• **DATA TO USE**
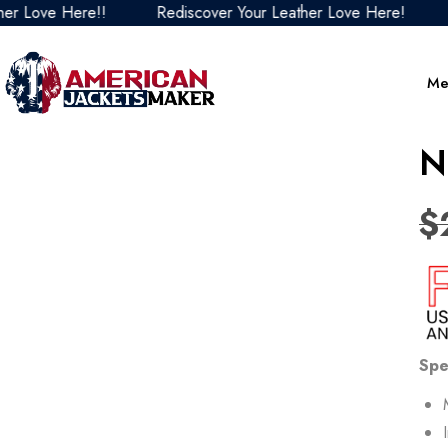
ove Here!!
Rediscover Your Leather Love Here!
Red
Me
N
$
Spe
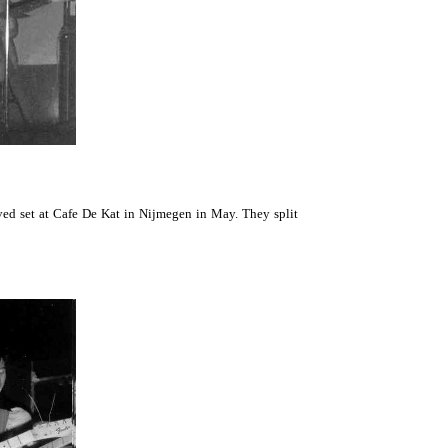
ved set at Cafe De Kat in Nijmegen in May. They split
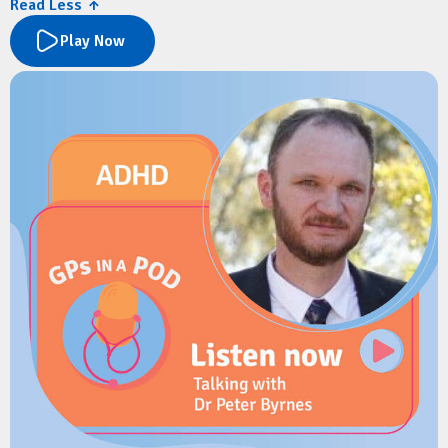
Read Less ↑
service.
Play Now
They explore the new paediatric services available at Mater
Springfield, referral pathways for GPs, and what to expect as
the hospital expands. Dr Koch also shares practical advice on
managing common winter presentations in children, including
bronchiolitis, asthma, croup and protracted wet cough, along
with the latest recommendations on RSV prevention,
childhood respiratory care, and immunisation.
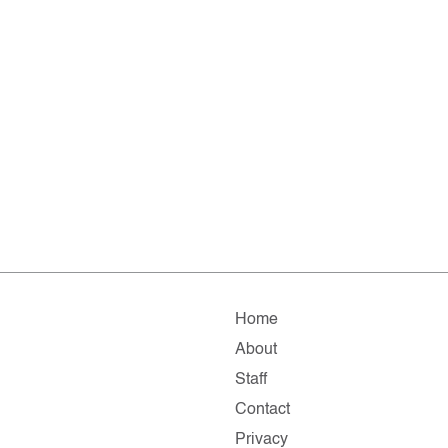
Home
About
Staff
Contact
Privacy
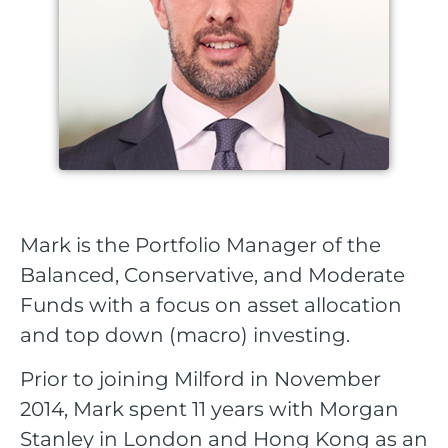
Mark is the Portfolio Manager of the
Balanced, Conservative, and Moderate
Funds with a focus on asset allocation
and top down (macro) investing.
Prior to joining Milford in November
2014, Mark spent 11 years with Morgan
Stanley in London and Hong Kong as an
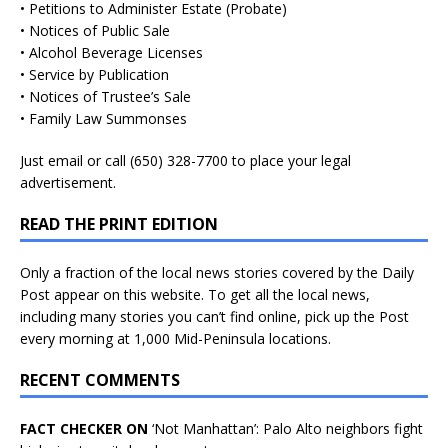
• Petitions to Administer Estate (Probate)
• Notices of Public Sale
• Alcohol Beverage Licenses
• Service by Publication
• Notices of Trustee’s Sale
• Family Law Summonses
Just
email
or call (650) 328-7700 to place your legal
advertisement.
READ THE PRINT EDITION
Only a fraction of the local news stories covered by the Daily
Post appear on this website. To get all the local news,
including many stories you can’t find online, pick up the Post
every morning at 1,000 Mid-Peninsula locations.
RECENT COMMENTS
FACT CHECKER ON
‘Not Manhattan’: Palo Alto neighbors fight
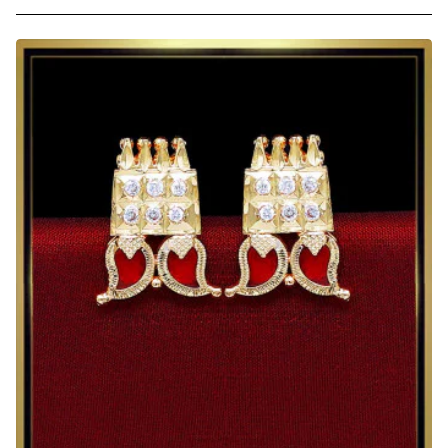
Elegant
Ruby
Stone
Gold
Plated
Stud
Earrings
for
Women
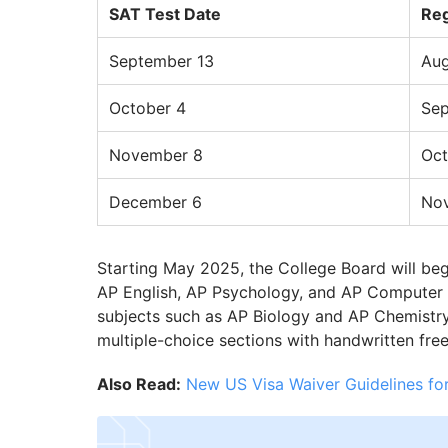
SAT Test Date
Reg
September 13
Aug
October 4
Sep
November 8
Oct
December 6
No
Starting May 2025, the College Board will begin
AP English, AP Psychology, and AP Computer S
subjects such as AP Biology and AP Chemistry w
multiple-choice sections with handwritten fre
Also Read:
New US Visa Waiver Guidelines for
==
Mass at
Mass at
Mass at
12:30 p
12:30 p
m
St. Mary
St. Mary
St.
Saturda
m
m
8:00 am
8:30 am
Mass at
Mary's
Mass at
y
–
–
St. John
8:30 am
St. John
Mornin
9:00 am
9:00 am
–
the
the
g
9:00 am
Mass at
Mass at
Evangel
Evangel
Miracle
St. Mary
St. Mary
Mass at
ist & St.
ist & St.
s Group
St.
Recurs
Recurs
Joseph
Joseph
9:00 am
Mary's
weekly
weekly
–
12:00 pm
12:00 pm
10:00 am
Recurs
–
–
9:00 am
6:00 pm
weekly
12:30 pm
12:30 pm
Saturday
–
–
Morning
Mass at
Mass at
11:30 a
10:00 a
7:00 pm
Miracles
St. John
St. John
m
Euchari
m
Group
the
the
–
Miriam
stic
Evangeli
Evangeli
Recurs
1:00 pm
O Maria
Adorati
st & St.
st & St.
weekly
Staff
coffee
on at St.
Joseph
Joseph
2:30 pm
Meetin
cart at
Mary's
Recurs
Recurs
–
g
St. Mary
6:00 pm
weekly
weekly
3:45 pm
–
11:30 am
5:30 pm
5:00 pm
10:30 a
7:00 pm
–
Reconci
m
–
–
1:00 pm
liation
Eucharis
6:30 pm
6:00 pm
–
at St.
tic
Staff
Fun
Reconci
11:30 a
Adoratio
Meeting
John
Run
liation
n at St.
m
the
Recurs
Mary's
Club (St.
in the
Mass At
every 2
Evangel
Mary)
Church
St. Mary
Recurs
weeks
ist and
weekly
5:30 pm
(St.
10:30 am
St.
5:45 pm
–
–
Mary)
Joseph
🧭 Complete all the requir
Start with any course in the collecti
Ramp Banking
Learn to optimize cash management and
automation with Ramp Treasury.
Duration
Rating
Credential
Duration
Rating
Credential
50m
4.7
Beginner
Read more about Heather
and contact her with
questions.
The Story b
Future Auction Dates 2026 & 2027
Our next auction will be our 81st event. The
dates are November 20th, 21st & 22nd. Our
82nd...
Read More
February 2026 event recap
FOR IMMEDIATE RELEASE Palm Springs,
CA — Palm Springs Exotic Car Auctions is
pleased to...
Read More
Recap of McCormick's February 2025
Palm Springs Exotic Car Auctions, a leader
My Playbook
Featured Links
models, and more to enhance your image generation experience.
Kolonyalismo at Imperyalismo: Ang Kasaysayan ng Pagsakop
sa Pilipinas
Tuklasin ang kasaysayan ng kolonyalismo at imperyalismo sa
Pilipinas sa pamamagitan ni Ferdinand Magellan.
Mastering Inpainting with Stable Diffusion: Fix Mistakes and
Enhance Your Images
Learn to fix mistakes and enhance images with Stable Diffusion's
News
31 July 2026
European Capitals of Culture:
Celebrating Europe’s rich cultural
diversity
---
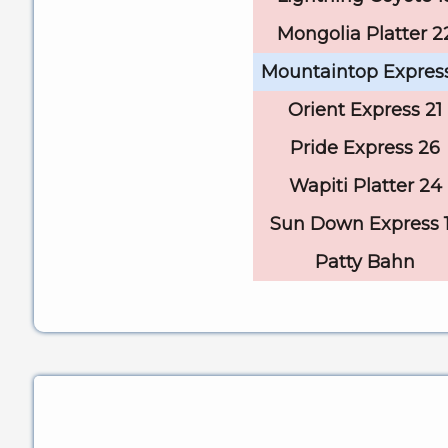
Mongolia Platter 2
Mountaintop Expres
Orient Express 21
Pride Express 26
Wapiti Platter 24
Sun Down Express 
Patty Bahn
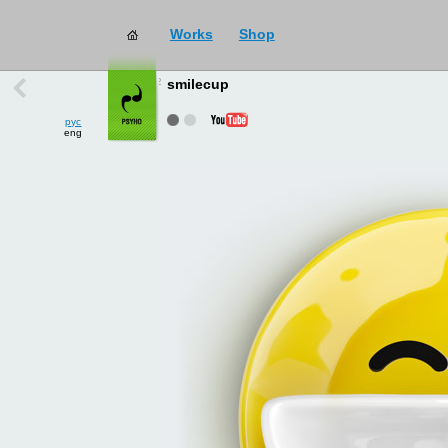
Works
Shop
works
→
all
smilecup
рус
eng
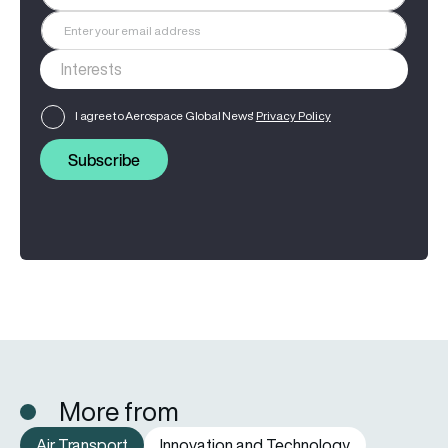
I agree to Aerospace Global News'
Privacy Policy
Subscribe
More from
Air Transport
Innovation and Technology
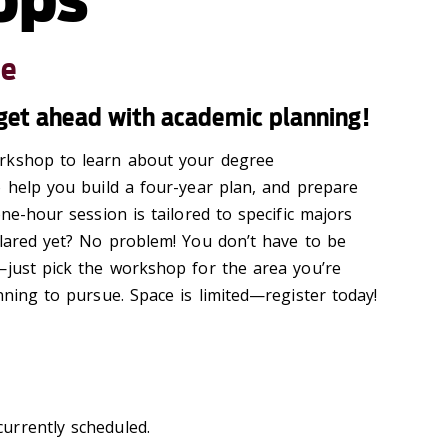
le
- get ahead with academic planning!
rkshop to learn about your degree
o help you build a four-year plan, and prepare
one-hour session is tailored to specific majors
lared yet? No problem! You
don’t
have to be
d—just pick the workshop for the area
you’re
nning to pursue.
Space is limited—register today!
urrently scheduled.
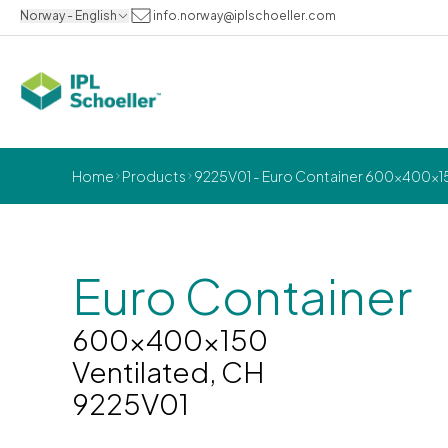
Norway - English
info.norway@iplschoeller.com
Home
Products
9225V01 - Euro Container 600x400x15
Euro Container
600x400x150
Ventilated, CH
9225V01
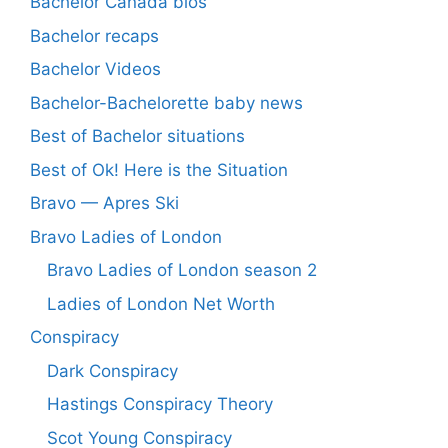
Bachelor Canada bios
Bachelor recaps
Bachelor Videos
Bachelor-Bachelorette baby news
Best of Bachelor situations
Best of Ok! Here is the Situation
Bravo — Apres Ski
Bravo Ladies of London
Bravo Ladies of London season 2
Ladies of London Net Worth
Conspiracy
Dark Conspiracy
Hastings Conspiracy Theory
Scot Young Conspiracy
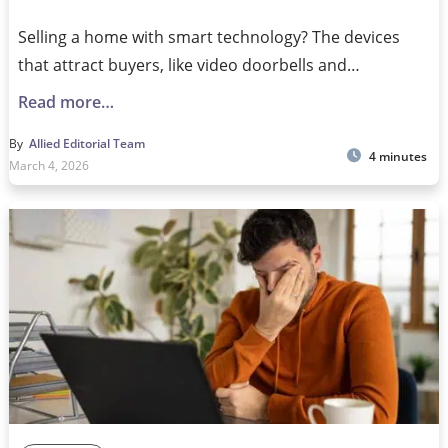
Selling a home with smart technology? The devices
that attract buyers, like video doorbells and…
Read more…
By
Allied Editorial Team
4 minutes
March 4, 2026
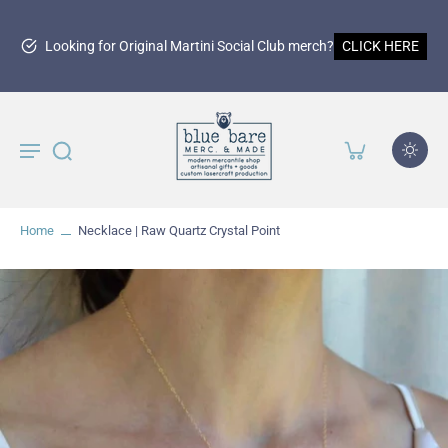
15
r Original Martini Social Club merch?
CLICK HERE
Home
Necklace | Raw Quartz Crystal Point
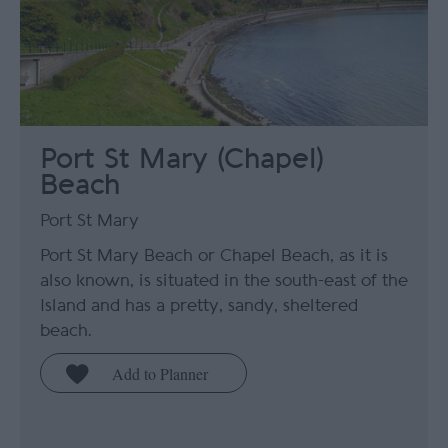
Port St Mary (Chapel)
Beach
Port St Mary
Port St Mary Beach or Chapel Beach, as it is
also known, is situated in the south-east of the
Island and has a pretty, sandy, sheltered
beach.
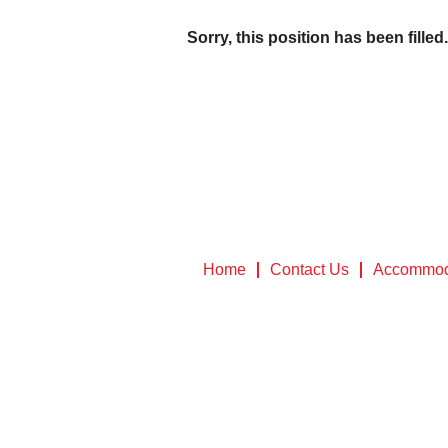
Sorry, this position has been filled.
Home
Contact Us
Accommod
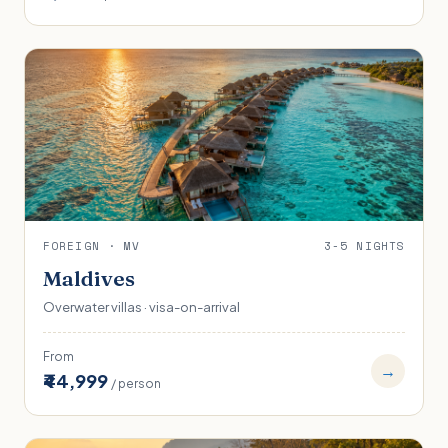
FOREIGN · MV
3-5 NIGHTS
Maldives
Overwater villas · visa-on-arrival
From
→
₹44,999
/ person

• **WORK TASK**
Copy the data word for word, from the line containing "Read Less ↑" through the line containing "Stanley in London and Hong Kong as an", keeping both of those lines and omitting the pictures.

• **RESPONSE AREA**
Read Less ↑
service.
Play Now
They explore the new paediatric services available at Mater
Springfield, referral pathways for GPs, and what to expect as
the hospital expands. Dr Koch also shares practical advice on
managing common winter presentations in children, including
bronchiolitis, asthma, croup and protracted wet cough, along
with the latest recommendations on RSV prevention,
childhood respiratory care, and immunisation.
Home
About
Staff
Contact
Privacy
Mark is the Portfolio Manager of the
Balanced, Conservative, and Moderate
Funds with a focus on asset allocation
and top down (macro) investing.
Prior to joining Milford in November
2014, Mark spent 11 years with Morgan
Stanley in London and Hong Kong as an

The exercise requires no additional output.